Bunga Layu Tidak Selalu Termakan Usia
Potnya masih kokoh di pelataran rumah, dideru angin sore
menjelang malam, berbarengan bunyi lincak yang ditinggalkan oleh pemiliknya
masuk ke dalam rumah, sebab panggilan Tuhan telah diutamakan.
Tak ada yang melihat gerak-geriknya. Semakin
mekar di antara daun-daun yang lelah menyapa dan memberi semangat untuk tumbuh
berkembang, dan pot yang masih terjaga lebih dari waktu yang telah mengambang.

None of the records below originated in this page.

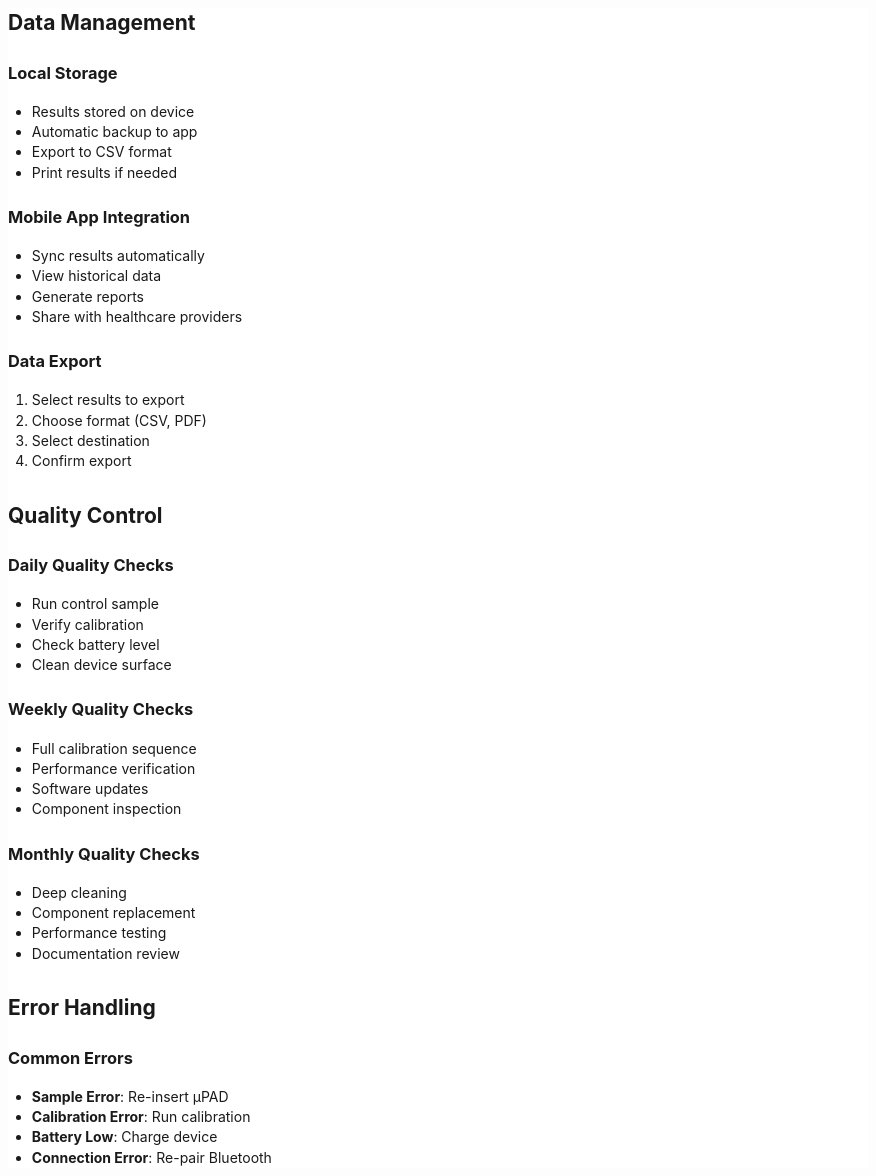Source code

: ## Data Management

### Local Storage
- Results stored on device
- Automatic backup to app
- Export to CSV format
- Print results if needed

### Mobile App Integration
- Sync results automatically
- View historical data
- Generate reports
- Share with healthcare providers

### Data Export
1. Select results to export
2. Choose format (CSV, PDF)
3. Select destination
4. Confirm export

## Quality Control

### Daily Quality Checks
- Run control sample
- Verify calibration
- Check battery level
- Clean device surface

### Weekly Quality Checks
- Full calibration sequence
- Performance verification
- Software updates
- Component inspection

### Monthly Quality Checks
- Deep cleaning
- Component replacement
- Performance testing
- Documentation review

## Error Handling

### Common Errors
- **Sample Error**: Re-insert μPAD
- **Calibration Error**: Run calibration
- **Battery Low**: Charge device
- **Connection Error**: Re-pair Bluetooth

Telah dewasa bunga kesayangan. Dipeluknya
dedaunan, dikecupnya akarnya, dibelainya tubuhnya sendiri, karena telah
berhasil tumbuh dan tidak lagi memohon dan meminta pada semesta.
Tuhan cemburu saat itu, bunga tidak lagi berdoa
padanya, di antara sore yang semakin kelabu tidak ada lagi harapan bunga ingin
tumbuh, sebab bunga memang telah tumbuh adanya.
Bunga tidak butuh bertahan tampaknya, ucap Tuhan
kegirangan.
Esok pagi lincak dipukul oleh pemilik, sambil
teriak siapa yang menghancurkan bunganya. Baru saja dua hari mekar dan menari,
telah mati dan pergi.
Bunga teriak minta maaf, tapi Tuhan pun minta
maaf, sebab rasa cinta Tuhan yang membuat Tuhan ingin bertemu bunga dengan
cepat. Kata Tuhan, dalam kecemburuannya.